Massimo D'Alema, che, quanto a lingua tagliente, ha ben pochi rivali nel panorama della politica italiana degli ultimi decenni, quando volle apostrofare un avversario politico che non era (e non è ancora...) fisicamente un gigante, pur avendo sempre una postura dialetticamente parlando molto aggressiva, lo etichettò come ''energumeno tascabile''. Probabilmente, con questa definizione, D'Alema volle identificare chi cerca di nascondere le evidenze affidandosi a proposte roboanti o a frasi ad effetto, che poco o nulla hanno di concreto.
Scudo penale per le forze dell'ordine? Forse è meglio ripensarci
Oggi sembra si possa dire questo per l'ipotesi, ancora allo studio, di uno scudo penale che il governo vuole concedere agli appartenenti delle forze dell'ordine. Si tratterebbe, in pratica, di un modo per evitare che l'agente di polizia, il carabiniere o il finanziere impiegati in attività di servizio che facciano ricorso alle armi in loro dotazione siano, in caso di danno, reale o potenziale, iscritti nel registro degli indagati, come tutti i cittadini ''normali''.
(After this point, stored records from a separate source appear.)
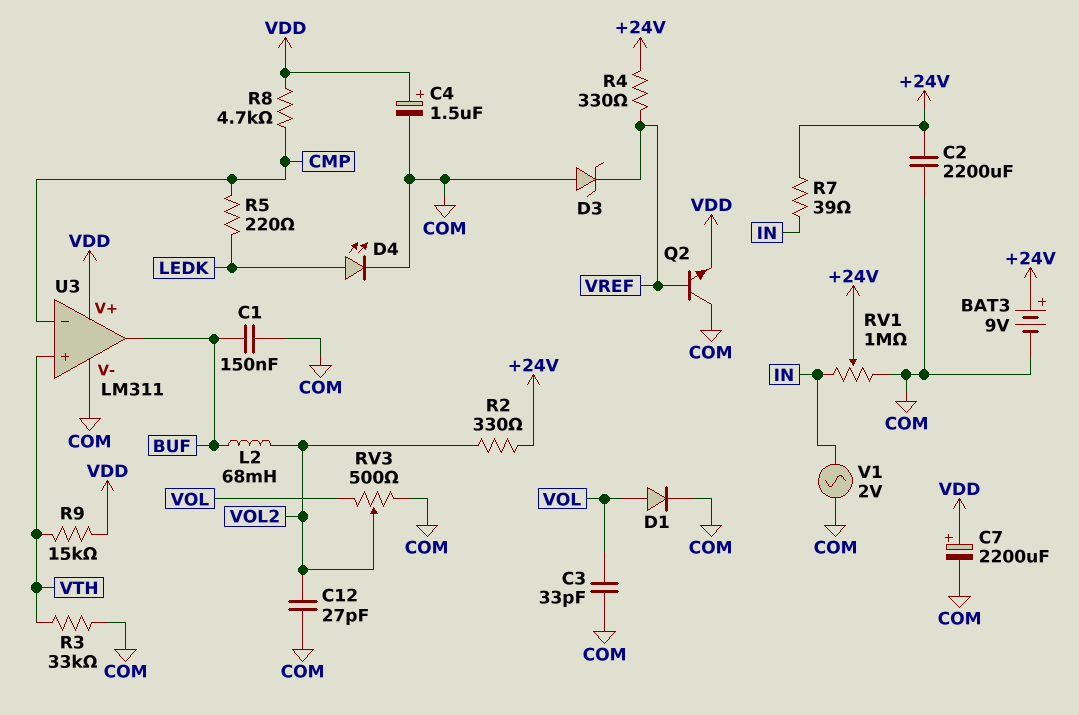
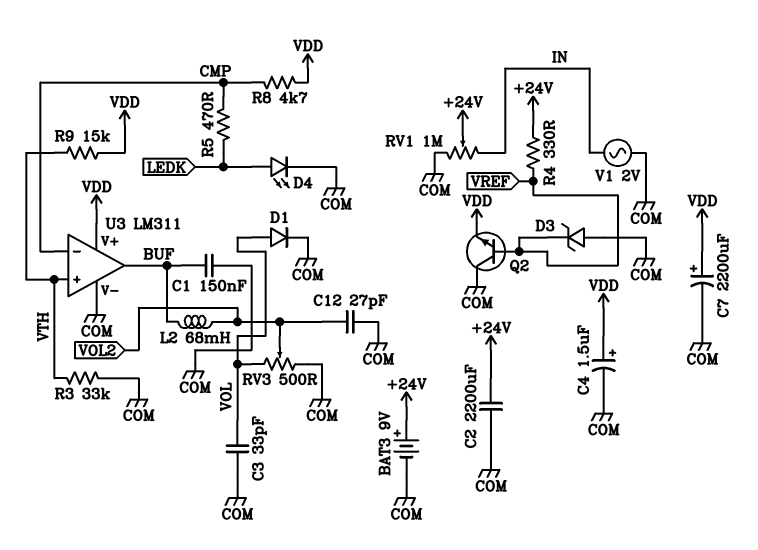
R2: 330 (+24V, VOL2) -> none
R5: 220 (CMP, LEDK) -> 470 (CMP, LEDK)
R7: 39 (+24V, IN) -> none

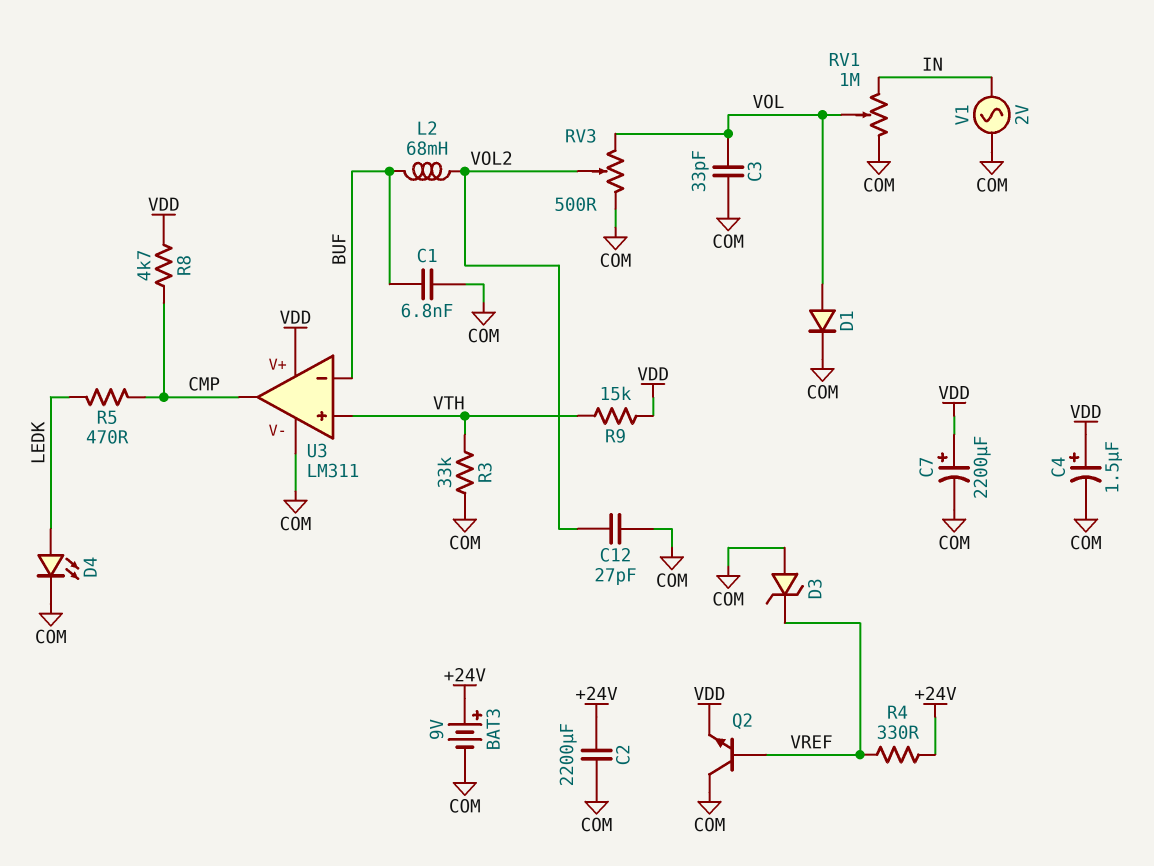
C1: 150nF (BUF, COM) -> 6.8nF (BUF, COM)
RV1: 1M (COM, IN, wiper +24V) -> 1M (COM, IN, wiper VOL)
U3 pin in-: CMP -> BUF
U3 pin out: BUF -> CMP

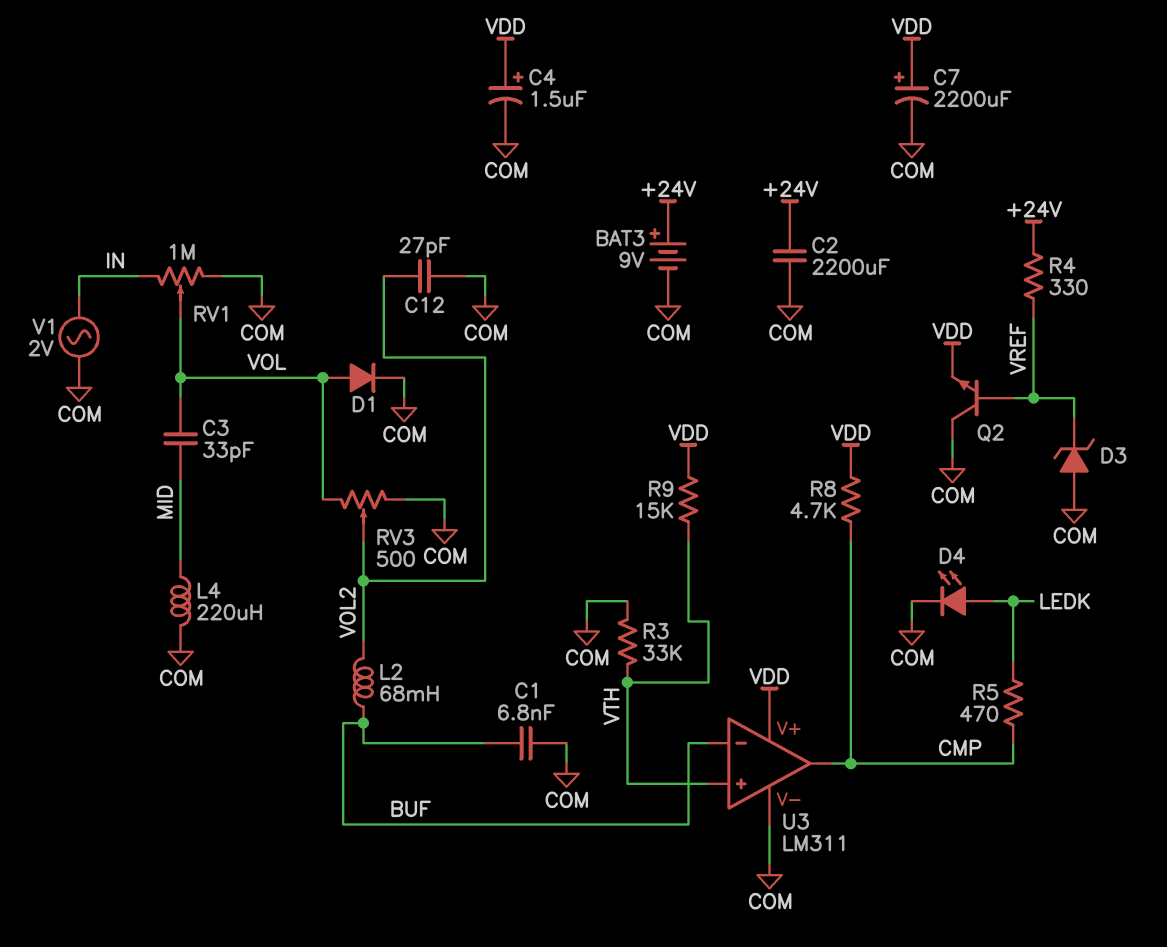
C3: 33pF (COM, VOL) -> 33pF (MID, VOL)
L4: none -> 220uH (COM, MID)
Una misura che pare essere presa sulla spinta emozionale, di recenti o antichi episodi, ma che desta più d'una perplessità, sancendo l'ipotetica nascita di una categoria di privilegiati, alla quale, siamo sinceramente convinti, gli stessi beneficiari hanno difficoltà a ritrovarsi.
Perché se è giusto che lo Stato tuteli i suoi cittadini - tutti, sia che indossino una divisa o meno -, dall'altro appare fondato nutrire il sospetto che il provvedimento in fase di elaborazione possa creare, sia pure ipoteticamente, una condizione psicologica che spinga a fare ricorso alla forza, anche quando non ce ne sia la necessità, sentendosi garantiti dallo ''scudo'' legislativo.
Una bolla di iniziale immunità (iniziale, perché poi un processo eventualmente bisognerà pure affrontarlo) che non ha, a nostro modestissimo avviso, alcuna ragione di essere creata posto che non ci può essere, nel nostro ordinamento giuridico, una norma che ''aiuti'' a superare/rinviare il cosiddetto rigore della legge chi è, invece, chiamato a farla rispettare.
Una forzatura innaturale perché le leggi ci sono, a garanzia di tutti, senza che si avverta la necessità o l'urgenza di crearne ad hoc, in apparente spregio a quel ''La legge è uguale per tutti'' che campeggia nella maggior parte delle aule di giustizia.